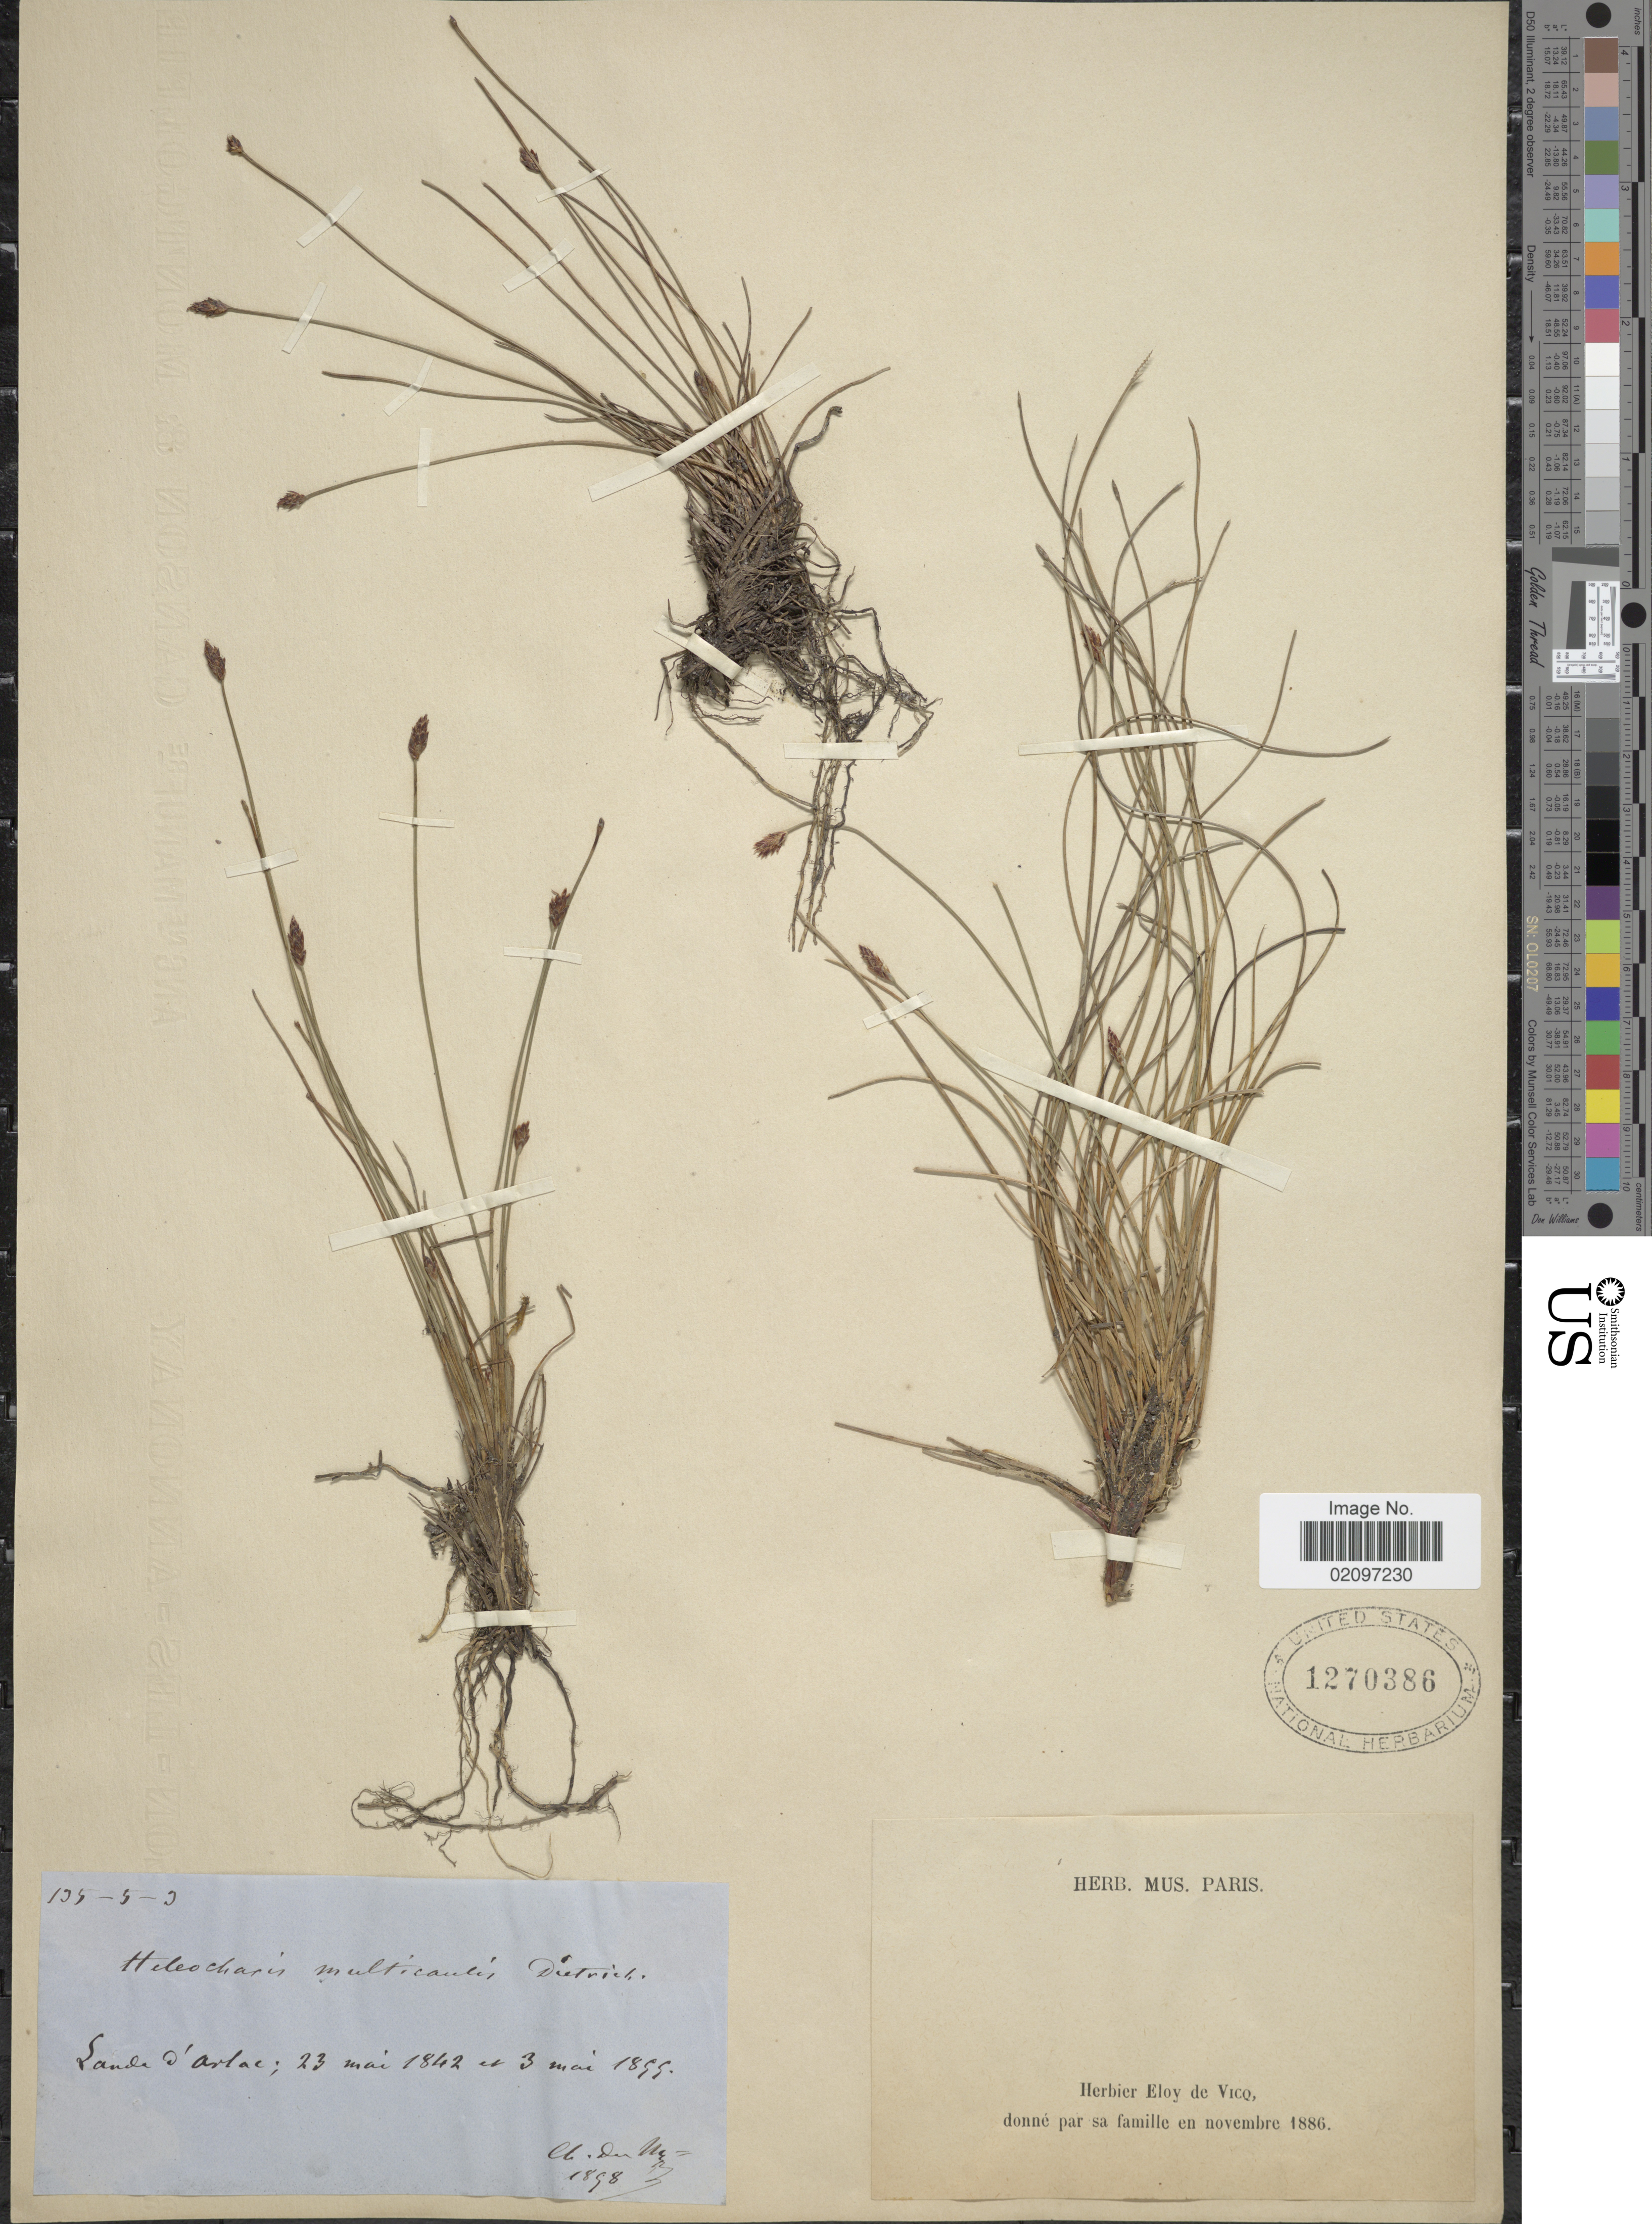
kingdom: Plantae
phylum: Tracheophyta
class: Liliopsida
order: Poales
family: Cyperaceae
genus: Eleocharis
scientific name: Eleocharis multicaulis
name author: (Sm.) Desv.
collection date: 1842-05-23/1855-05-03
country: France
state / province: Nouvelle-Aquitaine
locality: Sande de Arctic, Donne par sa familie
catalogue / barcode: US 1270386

▸ EXERCISE AIM: Reproduce everything from the line containing "family: Cyperaceae" down to the end of the items, replacing "collection date" with "date of collection" and leaving all else unchanged.

▸ SOLUTION TO THE PROBLEM:
family: Cyperaceae
genus: Eleocharis
scientific name: Eleocharis multicaulis
name author: (Sm.) Desv.
date of collection: 1842-05-23/1855-05-03
country: France
state / province: Nouvelle-Aquitaine
locality: Sande de Arctic, Donne par sa familie
catalogue / barcode: US 1270386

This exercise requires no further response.